▶ **PROBLEM REQUIREMENTS**
Output the entire listing below exactly as it stands.

▶ **RECORD EXTRACTS**
##########
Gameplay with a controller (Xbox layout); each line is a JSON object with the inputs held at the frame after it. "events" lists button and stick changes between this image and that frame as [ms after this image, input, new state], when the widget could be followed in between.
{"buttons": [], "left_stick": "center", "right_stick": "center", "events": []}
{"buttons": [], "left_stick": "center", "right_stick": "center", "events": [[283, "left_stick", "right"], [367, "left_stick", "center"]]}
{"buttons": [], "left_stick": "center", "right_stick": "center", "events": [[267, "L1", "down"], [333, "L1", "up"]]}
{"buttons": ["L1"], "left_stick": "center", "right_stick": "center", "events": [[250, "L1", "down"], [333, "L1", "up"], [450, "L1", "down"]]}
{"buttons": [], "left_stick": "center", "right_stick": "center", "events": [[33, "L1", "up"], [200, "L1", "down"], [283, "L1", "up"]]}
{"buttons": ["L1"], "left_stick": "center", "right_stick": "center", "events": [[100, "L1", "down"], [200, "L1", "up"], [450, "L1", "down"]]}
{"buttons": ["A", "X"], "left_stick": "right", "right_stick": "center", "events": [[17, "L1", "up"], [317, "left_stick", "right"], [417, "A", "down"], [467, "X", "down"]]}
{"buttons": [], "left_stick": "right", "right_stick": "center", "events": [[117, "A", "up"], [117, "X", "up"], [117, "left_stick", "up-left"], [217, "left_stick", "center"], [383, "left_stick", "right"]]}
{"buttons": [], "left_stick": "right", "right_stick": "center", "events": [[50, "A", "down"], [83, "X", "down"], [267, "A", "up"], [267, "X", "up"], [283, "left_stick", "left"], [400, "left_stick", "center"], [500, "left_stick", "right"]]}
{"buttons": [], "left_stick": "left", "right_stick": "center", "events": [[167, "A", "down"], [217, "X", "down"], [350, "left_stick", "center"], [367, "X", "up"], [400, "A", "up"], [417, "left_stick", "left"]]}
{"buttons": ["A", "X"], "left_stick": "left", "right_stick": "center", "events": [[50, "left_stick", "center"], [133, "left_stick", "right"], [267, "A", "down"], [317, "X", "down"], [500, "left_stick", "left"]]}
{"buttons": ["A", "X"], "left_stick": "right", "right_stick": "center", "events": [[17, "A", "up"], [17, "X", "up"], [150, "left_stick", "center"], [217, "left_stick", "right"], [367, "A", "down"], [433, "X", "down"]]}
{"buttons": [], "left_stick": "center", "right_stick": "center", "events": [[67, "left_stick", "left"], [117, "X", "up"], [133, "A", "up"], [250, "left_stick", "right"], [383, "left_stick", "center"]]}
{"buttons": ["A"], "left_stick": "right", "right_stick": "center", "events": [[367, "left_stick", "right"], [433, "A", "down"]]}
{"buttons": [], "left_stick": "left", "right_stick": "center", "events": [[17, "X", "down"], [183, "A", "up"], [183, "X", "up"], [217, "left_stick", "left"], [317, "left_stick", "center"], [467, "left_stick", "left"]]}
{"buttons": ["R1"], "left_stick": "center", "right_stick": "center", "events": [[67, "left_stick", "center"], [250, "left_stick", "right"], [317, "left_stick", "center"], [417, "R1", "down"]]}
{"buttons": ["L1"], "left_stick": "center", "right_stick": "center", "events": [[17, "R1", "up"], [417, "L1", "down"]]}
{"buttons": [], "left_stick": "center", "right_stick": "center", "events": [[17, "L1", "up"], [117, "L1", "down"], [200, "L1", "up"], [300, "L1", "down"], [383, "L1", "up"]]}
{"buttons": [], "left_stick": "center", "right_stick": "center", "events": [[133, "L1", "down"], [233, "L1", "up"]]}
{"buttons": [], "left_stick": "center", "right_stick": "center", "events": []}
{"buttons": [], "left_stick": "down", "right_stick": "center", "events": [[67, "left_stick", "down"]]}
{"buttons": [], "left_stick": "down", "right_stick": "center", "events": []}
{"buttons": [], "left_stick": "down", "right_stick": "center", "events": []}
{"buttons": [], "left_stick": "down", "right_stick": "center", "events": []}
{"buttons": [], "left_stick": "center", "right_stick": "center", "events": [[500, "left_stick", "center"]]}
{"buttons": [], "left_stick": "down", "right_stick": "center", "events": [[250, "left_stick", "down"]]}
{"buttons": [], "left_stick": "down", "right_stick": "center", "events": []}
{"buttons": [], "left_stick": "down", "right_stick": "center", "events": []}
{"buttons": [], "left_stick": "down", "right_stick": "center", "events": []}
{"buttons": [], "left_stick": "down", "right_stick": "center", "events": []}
##########
▶ **EXPECTED OUTPUT**
Gameplay with a controller (Xbox layout); each line is a JSON object with the inputs held at the frame after it. "events" lists button and stick changes between this image and that frame as [ms after this image, input, new state], when the widget could be followed in between.
{"buttons": [], "left_stick": "center", "right_stick": "center", "events": []}
{"buttons": [], "left_stick": "center", "right_stick": "center", "events": [[283, "left_stick", "right"], [367, "left_stick", "center"]]}
{"buttons": [], "left_stick": "center", "right_stick": "center", "events": [[267, "L1", "down"], [333, "L1", "up"]]}
{"buttons": ["L1"], "left_stick": "center", "right_stick": "center", "events": [[250, "L1", "down"], [333, "L1", "up"], [450, "L1", "down"]]}
{"buttons": [], "left_stick": "center", "right_stick": "center", "events": [[33, "L1", "up"], [200, "L1", "down"], [283, "L1", "up"]]}
{"buttons": ["L1"], "left_stick": "center", "right_stick": "center", "events": [[100, "L1", "down"], [200, "L1", "up"], [450, "L1", "down"]]}
{"buttons": ["A", "X"], "left_stick": "right", "right_stick": "center", "events": [[17, "L1", "up"], [317, "left_stick", "right"], [417, "A", "down"], [467, "X", "down"]]}
{"buttons": [], "left_stick": "right", "right_stick": "center", "events": [[117, "A", "up"], [117, "X", "up"], [117, "left_stick", "up-left"], [217, "left_stick", "center"], [383, "left_stick", "right"]]}
{"buttons": [], "left_stick": "right", "right_stick": "center", "events": [[50, "A", "down"], [83, "X", "down"], [267, "A", "up"], [267, "X", "up"], [283, "left_stick", "left"], [400, "left_stick", "center"], [500, "left_stick", "right"]]}
{"buttons": [], "left_stick": "left", "right_stick": "center", "events": [[167, "A", "down"], [217, "X", "down"], [350, "left_stick", "center"], [367, "X", "up"], [400, "A", "up"], [417, "left_stick", "left"]]}
{"buttons": ["A", "X"], "left_stick": "left", "right_stick": "center", "events": [[50, "left_stick", "center"], [133, "left_stick", "right"], [267, "A", "down"], [317, "X", "down"], [500, "left_stick", "left"]]}
{"buttons": ["A", "X"], "left_stick": "right", "right_stick": "center", "events": [[17, "A", "up"], [17, "X", "up"], [150, "left_stick", "center"], [217, "left_stick", "right"], [367, "A", "down"], [433, "X", "down"]]}
{"buttons": [], "left_stick": "center", "right_stick": "center", "events": [[67, "left_stick", "left"], [117, "X", "up"], [133, "A", "up"], [250, "left_stick", "right"], [383, "left_stick", "center"]]}
{"buttons": ["A"], "left_stick": "right", "right_stick": "center", "events": [[367, "left_stick", "right"], [433, "A", "down"]]}
{"buttons": [], "left_stick": "left", "right_stick": "center", "events": [[17, "X", "down"], [183, "A", "up"], [183, "X", "up"], [217, "left_stick", "left"], [317, "left_stick", "center"], [467, "left_stick", "left"]]}
{"buttons": ["R1"], "left_stick": "center", "right_stick": "center", "events": [[67, "left_stick", "center"], [250, "left_stick", "right"], [317, "left_stick", "center"], [417, "R1", "down"]]}
{"buttons": ["L1"], "left_stick": "center", "right_stick": "center", "events": [[17, "R1", "up"], [417, "L1", "down"]]}
{"buttons": [], "left_stick": "center", "right_stick": "center", "events": [[17, "L1", "up"], [117, "L1", "down"], [200, "L1", "up"], [300, "L1", "down"], [383, "L1", "up"]]}
{"buttons": [], "left_stick": "center", "right_stick": "center", "events": [[133, "L1", "down"], [233, "L1", "up"]]}
{"buttons": [], "left_stick": "center", "right_stick": "center", "events": []}
{"buttons": [], "left_stick": "down", "right_stick": "center", "events": [[67, "left_stick", "down"]]}
{"buttons": [], "left_stick": "down", "right_stick": "center", "events": []}
{"buttons": [], "left_stick": "down", "right_stick": "center", "events": []}
{"buttons": [], "left_stick": "down", "right_stick": "center", "events": []}
{"buttons": [], "left_stick": "center", "right_stick": "center", "events": [[500, "left_stick", "center"]]}
{"buttons": [], "left_stick": "down", "right_stick": "center", "events": [[250, "left_stick", "down"]]}
{"buttons": [], "left_stick": "down", "right_stick": "center", "events": []}
{"buttons": [], "left_stick": "down", "right_stick": "center", "events": []}
{"buttons": [], "left_stick": "down", "right_stick": "center", "events": []}
{"buttons": [], "left_stick": "down", "right_stick": "center", "events": []}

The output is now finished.